Exercise directions: Lay out the text lines of the items below as a Markdown table with the columns "Row" and "Line," numbering each line and omitting blank lines. Leave the pictures out of your answer.

(Input)

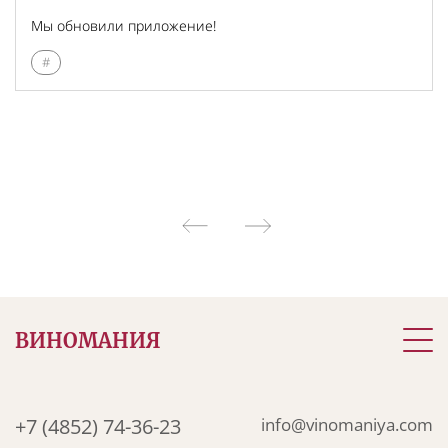
Мы обновили приложение!
#
ВИНОМАНИЯ
+7 (4852) 74-36-23
info@vinomaniya.com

(End Input)

Output of the exercise:
| Row | Line |
|---|---|
| 1 | Мы обновили приложение! |
| 2 | # |
| 3 | ВИНОМАНИЯ |
| 4 | +7 (4852) 74-36-23 |
| 5 | info@vinomaniya.com |